A map can tell me how to find a place I have not seen but have often imagined. When I get there, following the map faithfully, the place is not the place of my imagination. Maps, growing ever more real, are much less true.

And now, swarming over the earth with our tiny insect bodies and putting up flags and building houses, it seems that all the journeys are done.

Not so. Fold up the maps and put away the globe. If someone else had charted it, let them. Start another drawing with whales at the bottom and cormorants at the top, and in between identify, if you can, the places you have not found yet on those other maps, the connections obvious only to you. Round and flat, only a very little has been discovered."

Sexing the Cherry, Jeanette Winterson

2:24 PM  
Anonymous Anonymous said...

Dear Xenoboy,

My apologies on posting comments on 6 month old posts. But I stumbled on your blog only a few days back and have found them to be immensely articulate and interesting.

I am one of the "foreign talent" and have been in Singapore for about 6 years now. When I first came here from India, I was awed by the place and how neat and clean things were, how "everything worked", the excellent infrastructure (a pet gripe of all Indians), the "quality of life", etc etc.
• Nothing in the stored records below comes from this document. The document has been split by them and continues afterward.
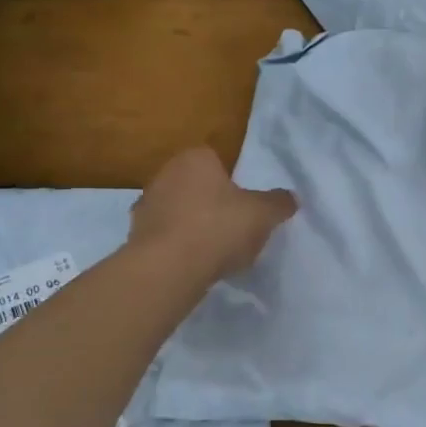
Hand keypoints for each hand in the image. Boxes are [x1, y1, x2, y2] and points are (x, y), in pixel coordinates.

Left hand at [127, 147, 296, 280]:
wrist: (169, 268)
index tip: (245, 203)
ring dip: (193, 225)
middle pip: (196, 185)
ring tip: (215, 250)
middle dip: (212, 202)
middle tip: (234, 225)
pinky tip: (195, 264)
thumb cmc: (219, 227)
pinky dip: (179, 246)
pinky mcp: (135, 236)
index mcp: (195, 158)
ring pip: (179, 211)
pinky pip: (166, 236)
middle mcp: (165, 174)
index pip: (216, 160)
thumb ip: (279, 203)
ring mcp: (145, 206)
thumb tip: (290, 198)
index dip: (232, 181)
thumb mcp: (264, 214)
I was an admirer of LKY.

After having lived here, I feel stifled even though I am not a citizen - not even a PR. I have no complaints physically. Haven't been subject to overt or covert racism.

After a long time, I started understanding why I felt stifled even though I am not the sort who is bohemian.
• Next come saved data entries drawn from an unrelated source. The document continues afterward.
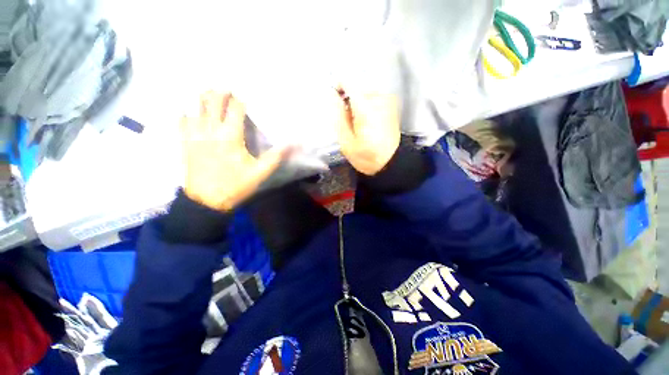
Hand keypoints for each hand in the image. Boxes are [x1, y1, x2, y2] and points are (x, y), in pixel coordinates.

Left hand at [181, 91, 289, 211]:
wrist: (206, 201)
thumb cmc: (235, 185)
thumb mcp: (260, 172)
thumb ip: (275, 156)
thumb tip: (293, 144)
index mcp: (230, 135)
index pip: (235, 108)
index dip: (241, 98)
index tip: (247, 93)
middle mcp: (210, 129)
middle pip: (213, 101)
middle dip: (222, 91)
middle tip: (229, 88)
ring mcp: (194, 134)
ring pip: (196, 106)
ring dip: (205, 97)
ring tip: (213, 93)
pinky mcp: (185, 141)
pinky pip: (182, 119)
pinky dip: (188, 111)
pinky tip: (193, 110)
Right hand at [336, 90, 399, 175]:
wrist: (391, 163)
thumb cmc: (367, 156)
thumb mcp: (346, 141)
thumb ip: (338, 116)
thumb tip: (331, 96)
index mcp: (366, 108)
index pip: (348, 82)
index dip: (338, 88)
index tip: (334, 100)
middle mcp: (379, 99)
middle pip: (356, 89)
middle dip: (348, 101)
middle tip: (347, 121)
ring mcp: (388, 101)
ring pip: (365, 93)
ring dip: (358, 104)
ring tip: (358, 124)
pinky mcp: (392, 106)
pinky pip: (373, 98)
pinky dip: (367, 107)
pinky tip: (367, 122)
For starters, everything on a superficial level (and I mean it literally) is perfect. That is simply not natural. A certain amount of chaos is natural.

Then the whole supremacy of the state and the future. One is constantly exhorted to worry about the future and all its perils. The state is more important than the nation and the people who constitute it.

Third, people count for nothing. As I read in another blog - you are what you do for the economy. Who does Singapore belong to if not the people. Why is the foreigner more important than a local?

Fourth, the concept of meritocracy. Are there any objective measures of merit?

Fifth - this is run like a corporate. It is enough that I work in one. I don't want to live in one.

I read a beautiful line somewhere that "we must live and not just keep preparing for life". It seems all that most people do here is to prepare for retirement. Living in the future is a waste of time.

I have since then decided to pack my bags and head back to India and live. Not just prepare for retirement.

I wish you all the best in making this a more humane place - and not just a "vibrant city" with a lot of "lifestyle options".